**Exercise text**
|---|

Step 6: Construct DAG
Once validated, the workflow definition is transformed into a Directed Acyclic Graph (DAG) of tasks. The execution model is layered:
This structure ensures durability (workflow state survives crashes), parallelism (jobs can be scheduled independently), and auditability (every run, job, and retry is traceable).
1. Workflow_run: Provides a reliable top-level object for retries, history, and observability — even if schedulers crash.
- Captures the entire triggered workflow as a durable record.
- Links together the GitHub event, commit SHA, workflow file, and run status.
2. Tasks: Breaking runs into tasks exposes parallelism, enforces dependencies, and isolates execution.
- Each task in the YAML becomes a Task node in the DAG.
- Dependencies are modeled as edges; matrix strategies expand into multiple task variants.
- Stores specs: image, command, resources, timeouts, artifact contracts, and retry limits.
3. Task_Attempts: Attempts make transitions idempotent and auditable — retries don’t corrupt prior state.
- Every actual execution is a Task_Attempt row, recording worker ID, start/end times, exit codes, and logs.
- Retries create new attempts instead of overwriting history.
FR2: Schedule and execute workflow jobs in isolated container environments
Once the Ingress Service has parsed the workflow and persisted the task DAG, the system control passes to the Scheduler, which is responsible for driving execution across distributed, containerized workers. Here are the primary responsibilities of this schedule and execution part:
- Enforce execution order based on the DAG
- Efficiently allocate compute resources across jobs, this ensures multi-tenant fairness
- Enforce tenant isolation and security
- Build Artifacts Sharing among execution runners
Entities:
Artifact
- File(build, logs etc) produced by a task
or task_attempt
.

|---|

**Data below**

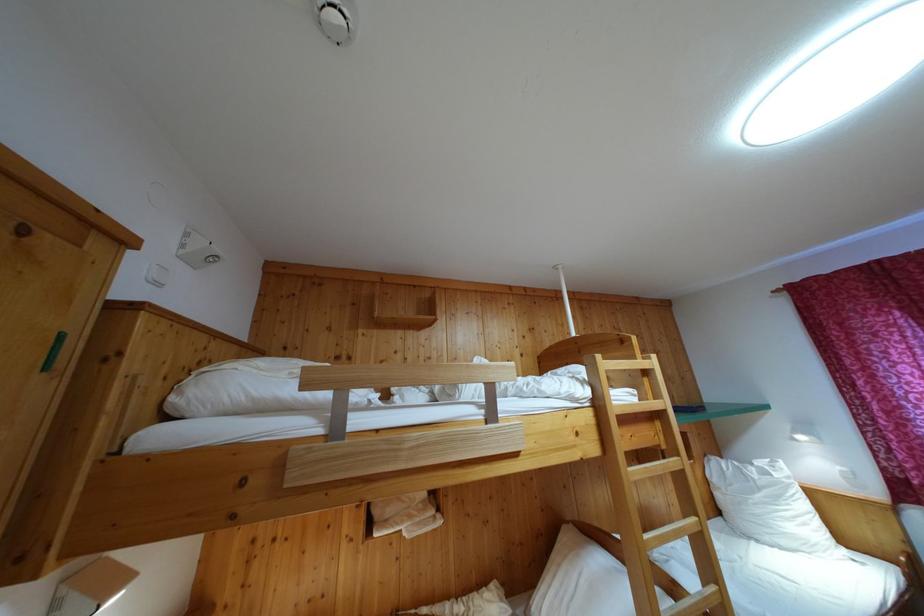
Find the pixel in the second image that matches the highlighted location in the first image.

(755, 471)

|---|

**What you have to do**
Copy the part of the workflow execution text from "Step 6: Construct" to "a durable record." word for word.

**Result**
Step 6: Construct DAG
Once validated, the workflow definition is transformed into a Directed Acyclic Graph (DAG) of tasks. The execution model is layered:
This structure ensures durability (workflow state survives crashes), parallelism (jobs can be scheduled independently), and auditability (every run, job, and retry is traceable).
1. Workflow_run: Provides a reliable top-level object for retries, history, and observability — even if schedulers crash.
- Captures the entire triggered workflow as a durable record.